My interests include, but are not limited to: heliophysics, space physics, upper atmosphere and ionosphere, magnetosphere-ionosphere coupling, and exoplanets.
Early in my research career, I researched habitability of exoplanets by modeling theoretical abiotic terrestrial atmospheres and analyzing their simulated atmospheric composition for biosignatures. More recently, I have become more enamored with the near-Earth environment. My dissertation thesis is a model-observation comparative study of the ionospheric current systems. Using SuperMAG and AMPERE datasets, I have quantified the relationship between field-aligned currents and the auroral electrojet. Additionally, I have quantified the seasonal asymmetry in these currents for the first time using the SME index. As a natural segue, I have investigated global MHD models’ ability to reproduce the observed interhemispheric asymmetries, magnitudes, and relationship of the electrojets and FACs. I have determined that the Space Weather Modeling Framework does reproduce the current-closure relationship, despite underestimating the currents and its inability to replicate reality. Currently, I am working on expanding my previous research by validating the behavior of the small-scale structure structure of these FACs as well as these currents relationship to particle precipitation.

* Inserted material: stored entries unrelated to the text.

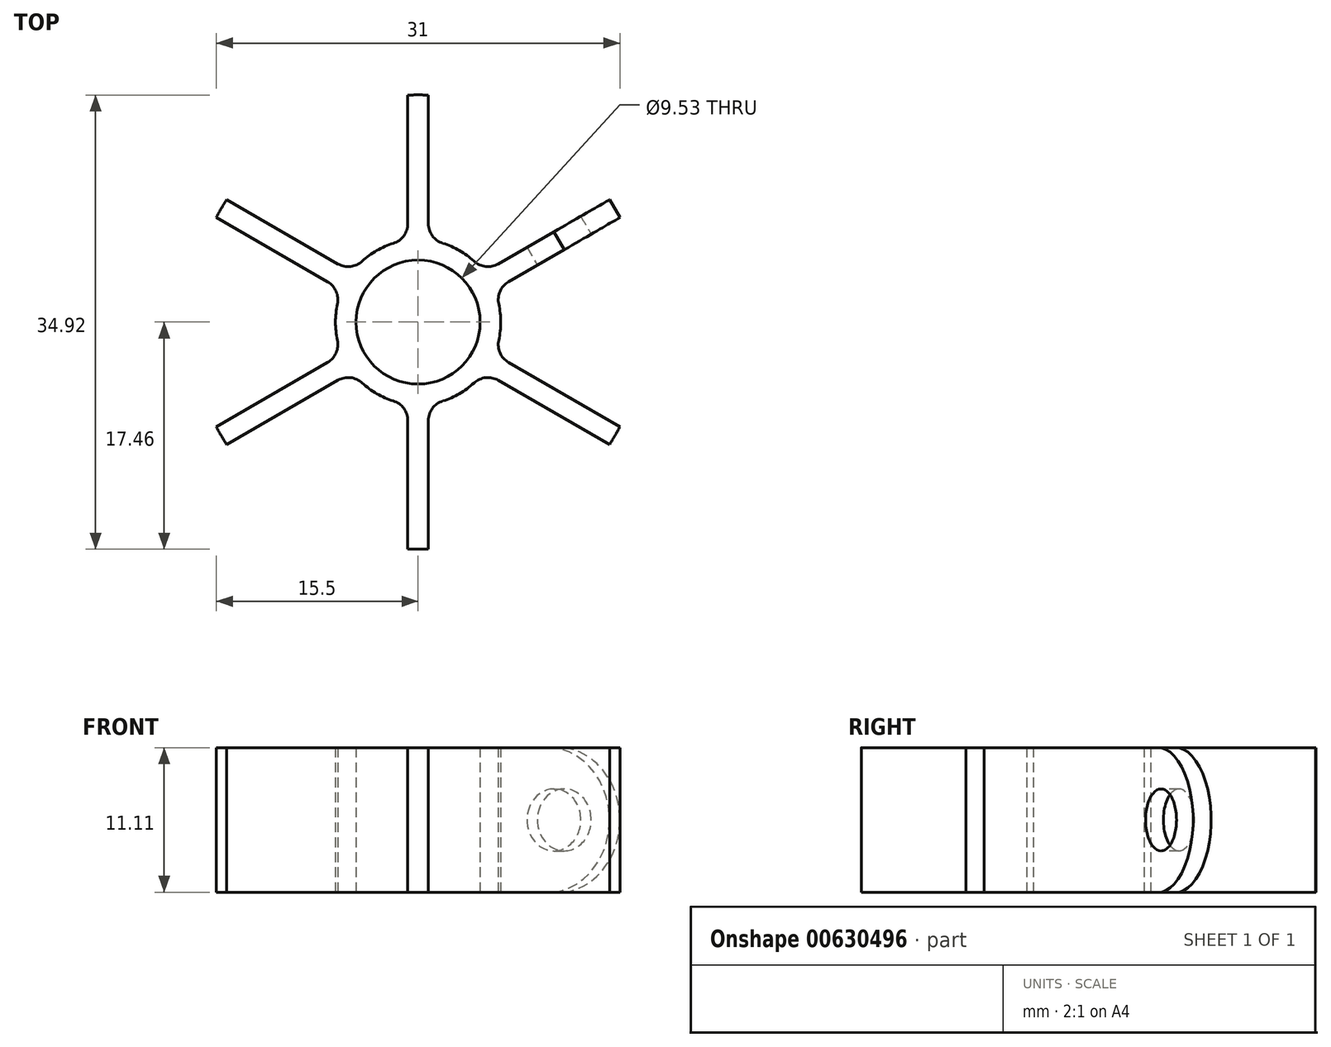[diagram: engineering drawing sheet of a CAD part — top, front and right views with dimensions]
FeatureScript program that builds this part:
annotation { "Feature Type Name" : "Feature", "Feature Type Description" : "" }
export const myFeature = defineFeature(function(context is Context, id is Id, definition is map)
    precondition{}
    {
        {
            var Q0;
            Q0=qCreatedBy(makeId("Top.planeOp"),FACE);
            var sketch = newSketch(context, id + "F0", { "sketchPlane" : qUnion([Q0])});
            skArc(sketch, "E0", {"start": v(-0.8, 6.3) * mm, "mid": v(-3.17, 5.5) * mm, "end": v(-5.06, 3.84) * mm});
            skLineSegment(sketch, "E1", {"start": v(0, 0) * mm, "end": v(0, 17.46) * mm, "construction": true});
            skArc(sketch, "E2", {"start": v(0.8, 17.44) * mm, "mid": v(0, 17.46) * mm, "end": v(-0.8, 17.44) * mm});
            skLineSegment(sketch, "E3", {"start": v(-0.8, 17.44) * mm, "end": v(-0.8, 6.3) * mm});
            skLineSegment(sketch, "E4", {"start": v(0.8, 17.44) * mm, "end": v(0.8, 6.3) * mm});
            skLineSegment(sketch, "E5.1.0", {"start": v(-14.71, 9.4) * mm, "end": v(-5.06, 3.84) * mm});
            skLineSegment(sketch, "E5.1.1", {"start": v(-15.5, 8.03) * mm, "end": v(-5.85, 2.46) * mm});
            skArc(sketch, "E5.1.2", {"start": v(-14.71, 9.4) * mm, "mid": v(-15.12, 8.73) * mm, "end": v(-15.5, 8.03) * mm});
            skLineSegment(sketch, "E5.1.3", {"start": v(0, 0) * mm, "end": v(-15.12, 8.73) * mm, "construction": true});
            skLineSegment(sketch, "E5.2.0", {"start": v(-15.5, -8.03) * mm, "end": v(-5.85, -2.46) * mm});
            skLineSegment(sketch, "E5.2.1", {"start": v(-14.71, -9.4) * mm, "end": v(-5.06, -3.84) * mm});
            skArc(sketch, "E5.2.2", {"start": v(-15.5, -8.03) * mm, "mid": v(-15.12, -8.73) * mm, "end": v(-14.71, -9.4) * mm});
            skLineSegment(sketch, "E5.2.3", {"start": v(0, 0) * mm, "end": v(-15.12, -8.73) * mm, "construction": true});
            skLineSegment(sketch, "E5.3.0", {"start": v(-0.8, -17.44) * mm, "end": v(-0.8, -6.3) * mm});
            skLineSegment(sketch, "E5.3.1", {"start": v(0.8, -17.44) * mm, "end": v(0.8, -6.3) * mm});
            skArc(sketch, "E5.3.2", {"start": v(-0.8, -17.44) * mm, "mid": v(0, -17.46) * mm, "end": v(0.8, -17.44) * mm});
            skLineSegment(sketch, "E5.3.3", {"start": v(0, 0) * mm, "end": v(0, -17.46) * mm, "construction": true});
            skLineSegment(sketch, "E5.4.0", {"start": v(14.71, -9.4) * mm, "end": v(5.06, -3.84) * mm});
            skLineSegment(sketch, "E5.4.1", {"start": v(15.5, -8.03) * mm, "end": v(5.85, -2.46) * mm});
            skArc(sketch, "E5.4.2", {"start": v(14.71, -9.4) * mm, "mid": v(15.12, -8.73) * mm, "end": v(15.5, -8.03) * mm});
            skLineSegment(sketch, "E5.4.3", {"start": v(0, 0) * mm, "end": v(15.12, -8.73) * mm, "construction": true});
            skLineSegment(sketch, "E5.5.0", {"start": v(15.5, 8.03) * mm, "end": v(5.85, 2.46) * mm});
            skLineSegment(sketch, "E5.5.1", {"start": v(14.71, 9.4) * mm, "end": v(5.06, 3.84) * mm});
            skArc(sketch, "E5.5.2", {"start": v(15.5, 8.03) * mm, "mid": v(15.12, 8.73) * mm, "end": v(14.71, 9.4) * mm});
            skLineSegment(sketch, "E5.5.3", {"start": v(0, 0) * mm, "end": v(15.12, 8.73) * mm, "construction": true});
            skArc(sketch, "E6.trimOffspring", {"start": v(5.06, 3.84) * mm, "mid": v(3.17, 5.5) * mm, "end": v(0.8, 6.3) * mm});
            skArc(sketch, "E7.trimOffspring", {"start": v(5.85, -2.46) * mm, "mid": v(6.35, 0) * mm, "end": v(5.85, 2.46) * mm});
            skArc(sketch, "E8.trimOffspring", {"start": v(0.8, -6.3) * mm, "mid": v(3.17, -5.5) * mm, "end": v(5.06, -3.84) * mm});
            skArc(sketch, "E9.trimOffspring", {"start": v(-5.06, -3.84) * mm, "mid": v(-3.18, -5.5) * mm, "end": v(-0.8, -6.3) * mm});
            skArc(sketch, "E10.trimOffspring", {"start": v(-5.85, 2.46) * mm, "mid": v(-6.35, 0) * mm, "end": v(-5.85, -2.46) * mm});
            skCircle(sketch, "E11", {"center": v(0, 0) * mm, "radius": 4.76 * mm});
            skSolve(sketch);
        }
        {
            var Q0;
            Q0=makeQuery(id+"F0.imprint","IMPRINT",FACE,{"disambiguationData":[TD([[makeQuery(id+"F0.imprint","IMPRINT",EDGE,{"derivedFrom":sQuery(id+"F0.wireOp",EDGE,"E0")}),1.0]])]});
            extrude(context, id + "F1", {"entities" : qUnion([Q0]), "depth" : 11.1 * mm, "offsetDistance" : 25.4 * mm});
        }
        {
            var Q0;
            Q0=makeQuery(id+"F1.opExtrude","SWEPT_EDGE",EDGE,{"disambiguationData":[OSD([sQuery(id+"F0.wireOp",EDGE,"E0"),sQuery(id+"F0.wireOp",EDGE,"E5.1.0")])]});
            var Q1;
            Q1=makeQuery(id+"F1.opExtrude","SWEPT_EDGE",EDGE,{"disambiguationData":[OSD([sQuery(id+"F0.wireOp",EDGE,"E4"),sQuery(id+"F0.wireOp",EDGE,"E6.trimOffspring")])]});
            var Q2;
            Q2=makeQuery(id+"F1.opExtrude","SWEPT_EDGE",EDGE,{"disambiguationData":[OSD([sQuery(id+"F0.wireOp",EDGE,"E5.5.1"),sQuery(id+"F0.wireOp",EDGE,"E6.trimOffspring")])]});
            var Q3;
            Q3=makeQuery(id+"F1.opExtrude","SWEPT_EDGE",EDGE,{"disambiguationData":[OSD([sQuery(id+"F0.wireOp",EDGE,"E5.4.1"),sQuery(id+"F0.wireOp",EDGE,"E7.trimOffspring")])]});
            var Q4;
            Q4=makeQuery(id+"F1.opExtrude","SWEPT_EDGE",EDGE,{"disambiguationData":[OSD([sQuery(id+"F0.wireOp",EDGE,"E5.5.0"),sQuery(id+"F0.wireOp",EDGE,"E7.trimOffspring")])]});
            var Q5;
            Q5=makeQuery(id+"F1.opExtrude","SWEPT_EDGE",EDGE,{"disambiguationData":[OSD([sQuery(id+"F0.wireOp",EDGE,"E5.3.1"),sQuery(id+"F0.wireOp",EDGE,"E8.trimOffspring")])]});
            var Q6;
            Q6=makeQuery(id+"F1.opExtrude","SWEPT_EDGE",EDGE,{"disambiguationData":[OSD([sQuery(id+"F0.wireOp",EDGE,"E5.4.0"),sQuery(id+"F0.wireOp",EDGE,"E8.trimOffspring")])]});
            var Q7;
            Q7=makeQuery(id+"F1.opExtrude","SWEPT_EDGE",EDGE,{"disambiguationData":[OSD([sQuery(id+"F0.wireOp",EDGE,"E5.3.0"),sQuery(id+"F0.wireOp",EDGE,"E9.trimOffspring")])]});
            var Q8;
            Q8=makeQuery(id+"F1.opExtrude","SWEPT_EDGE",EDGE,{"disambiguationData":[OSD([sQuery(id+"F0.wireOp",EDGE,"E5.2.1"),sQuery(id+"F0.wireOp",EDGE,"E9.trimOffspring")])]});
            var Q9;
            Q9=makeQuery(id+"F1.opExtrude","SWEPT_EDGE",EDGE,{"disambiguationData":[OSD([sQuery(id+"F0.wireOp",EDGE,"E5.2.0"),sQuery(id+"F0.wireOp",EDGE,"E10.trimOffspring")])]});
            var Q10;
            Q10=makeQuery(id+"F1.opExtrude","SWEPT_EDGE",EDGE,{"disambiguationData":[OSD([sQuery(id+"F0.wireOp",EDGE,"E5.1.1"),sQuery(id+"F0.wireOp",EDGE,"E10.trimOffspring")])]});
            var Q11;
            Q11=makeQuery(id+"F1.opExtrude","SWEPT_EDGE",EDGE,{"disambiguationData":[OSD([sQuery(id+"F0.wireOp",EDGE,"E0"),sQuery(id+"F0.wireOp",EDGE,"E3")])]});
            fillet(context, id + "F2", {"entities" : qUnion([Q0, Q1, Q2, Q3, Q4, Q5, Q6, Q7, Q8, Q9, Q10, Q11]), "radius" : 1.59 * mm, "tangentPropagation" : true, "allowEdgeOverflow" : false});
        }
        {
            var Q0;
            Q0=makeQuery(id+"F1.opExtrude","SWEPT_FACE",FACE,{"disambiguationData":[OSD([sQuery(id+"F0.wireOp",EDGE,"E5.5.0")])]});
            var sketch = newSketch(context, id + "F3", { "sketchPlane" : qUnion([Q0])});
            skCircle(sketch, "E12", {"center": v(12.5, 5.56) * mm, "radius": 2.38 * mm});
            skPoint(sketch, "E12.centerSnap0", {"position": v(17.44, 5.56) * mm});
            skPoint(sketch, "E12.centerSnap1", {"position": v(12.5, 11.11) * mm});
            skArc(sketch, "E13", {"start": v(12.5, 0) * mm, "mid": v(17.44, 5.56) * mm, "end": v(12.5, 11.11) * mm});
            skLineSegment(sketch, "E14", {"start": v(12.5, 11.11) * mm, "end": v(12.5, 12.57) * mm});
            skLineSegment(sketch, "E15", {"start": v(12.5, 12.57) * mm, "end": v(18.77, 12.57) * mm});
            skLineSegment(sketch, "E16", {"start": v(18.77, 12.57) * mm, "end": v(18.77, -1.82) * mm});
            skLineSegment(sketch, "E17", {"start": v(18.77, -1.82) * mm, "end": v(12.5, -1.82) * mm});
            skLineSegment(sketch, "E18", {"start": v(12.5, -1.82) * mm, "end": v(12.5, 0) * mm});
            skSolve(sketch);
        }
        {
            var Q0;
            Q0 = qSketchRegion(id + "F3", true);
            extrude(context, id + "F4", {"entities" : qUnion([Q0]), "operationType" : NewBodyOperationType.REMOVE, "endBound" : BoundingType.THROUGH_ALL, "oppositeDirection" : true, "depth" : 25.4 * mm, "offsetDistance" : 25.4 * mm});
        }
    });
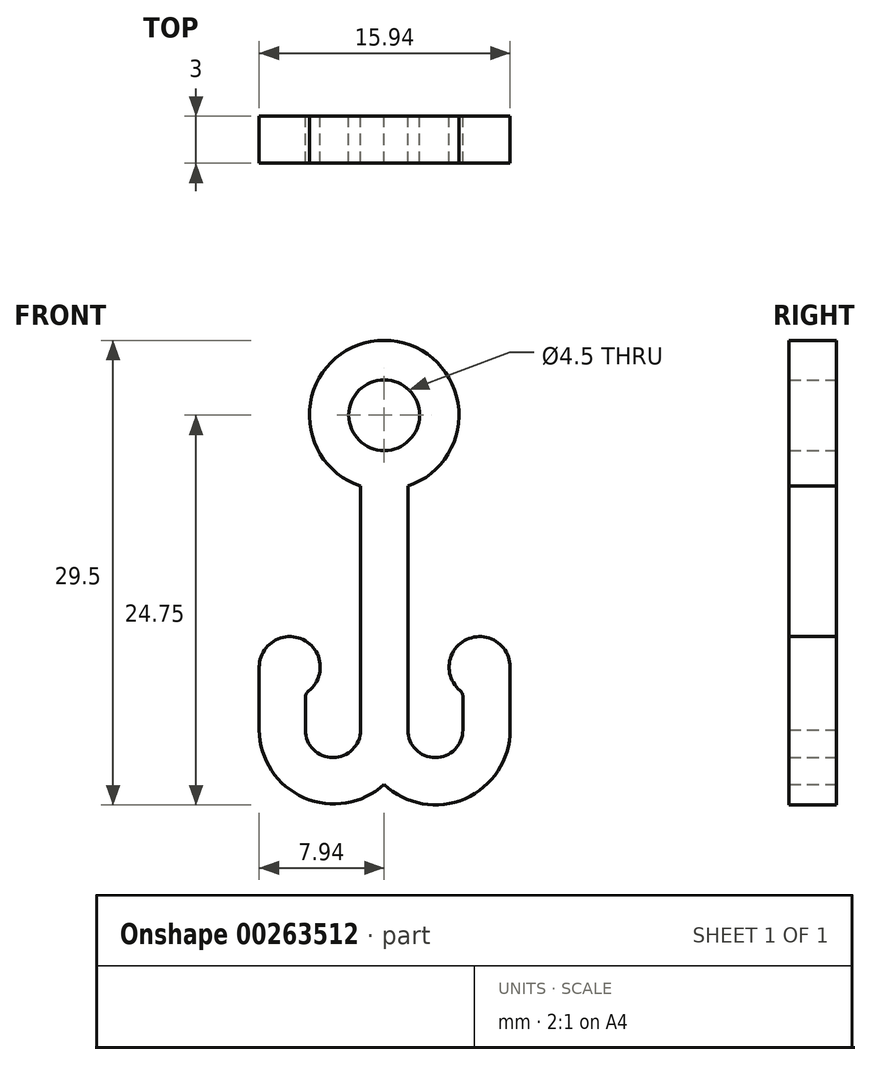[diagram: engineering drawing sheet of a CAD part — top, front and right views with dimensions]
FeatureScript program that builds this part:
annotation { "Feature Type Name" : "Feature", "Feature Type Description" : "" }
export const myFeature = defineFeature(function(context is Context, id is Id, definition is map)
    precondition{}
    {
        {
            var Q0;
            Q0=qCreatedBy(makeId("Front.planeOp"),FACE);
            var sketch = newSketch(context, id + "F1", { "sketchPlane" : qUnion([Q0])});
            skCircle(sketch, "E0", {"center": v(0, 0) * mm, "radius": 2.25 * mm});
            skArc(sketch, "E1", {"start": v(1.5, -4.5) * mm, "mid": v(0, 4.75) * mm, "end": v(-1.5, -4.5) * mm});
            skLineSegment(sketch, "E2", {"start": v(1.5, -4.5) * mm, "end": v(1.5, -20) * mm});
            skArc(sketch, "E3", {"start": v(-5, -20) * mm, "mid": v(-3.25, -21.75) * mm, "end": v(-1.5, -20) * mm});
            skArc(sketch, "E4", {"start": v(1.5, -20) * mm, "mid": v(3.25, -21.75) * mm, "end": v(5, -20) * mm});
            skArc(sketch, "E5", {"start": v(0, -23.46) * mm, "mid": v(5.14, -24.36) * mm, "end": v(8, -20) * mm});
            skPoint(sketch, "E6.end.orphan", {"position": v(-5, -20) * mm});
            skPoint(sketch, "E7.end.orphan", {"position": v(5, -20) * mm});
            skPoint(sketch, "E8.startSnap0", {"position": v(-6.03, -20) * mm});
            skLineSegment(sketch, "E9", {"start": v(-7.94, -20) * mm, "end": v(-7.94, -16) * mm});
            skLineSegment(sketch, "E10", {"start": v(8, -20) * mm, "end": v(8, -16) * mm});
            skArc(sketch, "E11", {"start": v(-4.8, -17.53) * mm, "mid": v(-5.15, -14.26) * mm, "end": v(-7.94, -16) * mm});
            skArc(sketch, "E12", {"start": v(8, -16) * mm, "mid": v(5.24, -14.24) * mm, "end": v(4.82, -17.49) * mm});
            skPoint(sketch, "E13.orphan", {"position": v(-6.03, -9.04) * mm});
            skArc(sketch, "E14.trimOffspring", {"start": v(-7.94, -20) * mm, "mid": v(-5.09, -24.3) * mm, "end": v(0, -23.46) * mm});
            skLineSegment(sketch, "E15", {"start": v(-5, -20) * mm, "end": v(-5, -17.92) * mm});
            skLineSegment(sketch, "E16", {"start": v(5, -20) * mm, "end": v(5, -17.87) * mm});
            skPoint(sketch, "E17.start.orphan", {"position": v(-4.12, -20) * mm});
            skPoint(sketch, "E18.orphan", {"position": v(4.12, -20) * mm});
            skPoint(sketch, "E19.orphan", {"position": v(5.62, -20) * mm});
            skLineSegment(sketch, "E20.trimOffspring", {"start": v(-1.5, -4.5) * mm, "end": v(-1.5, -20) * mm});
            skPoint(sketch, "E21.start.orphan", {"position": v(-1.5, 0) * mm});
            skPoint(sketch, "E22.orphan", {"position": v(1.5, 0) * mm});
            skPoint(sketch, "E23.visualSharp", {"position": v(-5, -17.66) * mm});
            skArc(sketch, "E23.filletArc", {"start": v(-4.8, -17.53) * mm, "mid": v(-4.95, -17.7) * mm, "end": v(-5, -17.92) * mm});
            skPoint(sketch, "E24.visualSharp", {"position": v(5, -17.62) * mm});
            skArc(sketch, "E24.filletArc", {"start": v(5, -17.87) * mm, "mid": v(4.95, -17.66) * mm, "end": v(4.82, -17.49) * mm});
            skSolve(sketch);
        }
        {
            var Q0;
            Q0 = qSketchRegion(id + "F1", true);
            extrude(context, id + "F0", {"entities" : qUnion([Q0]), "depth" : 3 * mm});
        }
    });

This work will quantify the model's performant using skill scores and contingency tables for dichotomous forecasts. The results will reveal weaknesses and highlight when and where the models perform best. Which is imperative to the advancement of the space weather prediction as these models are at the forefront of space weather modeling forecasts.
A long-term goal of mine is to become a PI on a NASA mission. Ideally this mission would be just as interdisciplinary as my interest.